I need to build my own stand. It would be for a standard 55-gallon glass tank. My current 55-gallon is on a manufactured stand that basically has thick legs at each corner of the tank and then some 2x4's running along the top perimeter of the stand on which the tank sits. The center is hollow. 

If I copy this example using 4x4's for the legs, will this be sufficient? My current tank is plexi and my new one is glass, so there is a little bit of weight difference and I want to make sure my home-made stand will hold the recommended 500lb. weight. 

Thanks for any suggestions, recommendations, and insight.


----------



## emc7 (Jul 23, 2005)

Better go up a little on your weight estimate. 458 lbs for just 55 gallons of water, not counting tank, gravel, lights, etc. But I do think 4x4 would be sufficient (they hold up my 2nd story deck). A glass tank only needs support around the edges. Look at where the tank is going. If the legs would sit between joists, I'd make the bottom similar to the top to spread out the weight and avoid floor dents. If the legs will sit on joists, you'll be fine with legs.


----------



## Danh (Feb 19, 2007)

You can use two stacks of cinder blocks.. one stack on each side. The stand for an acrylic tank should really support the entire bottom of the tank.


----------



## Julie's Julies (Jul 17, 2007)

Thanks for the info. Our floor is concrete, so there's no worry about where the legs land on the floor. It is a good thing to consider, though, if we ever move...so maybe I will take that precation anyway.

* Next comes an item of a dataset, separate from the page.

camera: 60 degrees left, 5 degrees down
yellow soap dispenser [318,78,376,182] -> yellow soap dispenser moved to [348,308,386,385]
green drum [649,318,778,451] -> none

I didn't know about plexiglass tanks needing support all across the bottom. Thank you for pointing that out. We will see what we can to to fix that.


----------



## Gump (Aug 2, 2006)

Here is how i built the stand for my 75 and its way over kill. You really don't need 4x4s but it its only a few extra dollars just make sure you cut them clean as a circular saw wont make it in one pass.


----------



## emc7 (Jul 23, 2005)

Gump, thats awesome, solid and square. How did you hold the cross pieces (top and bottom middle) in? I don't see any fasteners. 

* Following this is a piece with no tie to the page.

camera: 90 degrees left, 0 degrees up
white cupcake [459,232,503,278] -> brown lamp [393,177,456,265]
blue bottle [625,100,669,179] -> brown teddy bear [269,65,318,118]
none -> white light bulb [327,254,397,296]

I made a headboard out of 2 x 4s and wanted to put screws through the 4" side, but couldn't find any 6" screws.


----------



## Gump (Aug 2, 2006)

That was weird, it was showing two of the same pic so I uploaded the three again. To hold the center pieces in i put screws in at an angle (can't remember the term) from the center to the main frame. You can see the black dot(screw head) on the right side of center piece in the 2nd pic. I also put a piece of plywood on the bottom to make a flat bottom for the filter to sit on.


----------



## Danh (Feb 19, 2007)

Toe nail/screw is the term for angling them. Nice stand gump. I also like your 450 stand.. Although I feel that my cinder blocks do the trick just as well, without so much work. I draped a piece of black fabrick over mine to make it look better.. although with your 450 you have much more space underneith. I agree your 75 is overkill... A glass tank definitely doesn't need to be supported with ply.. nor does it need 4x4.. but it will DEFINITELY do. Doesn't appear to be too expensive... and rather than panneling it, apply the black fabric drap to help with save $$$


----------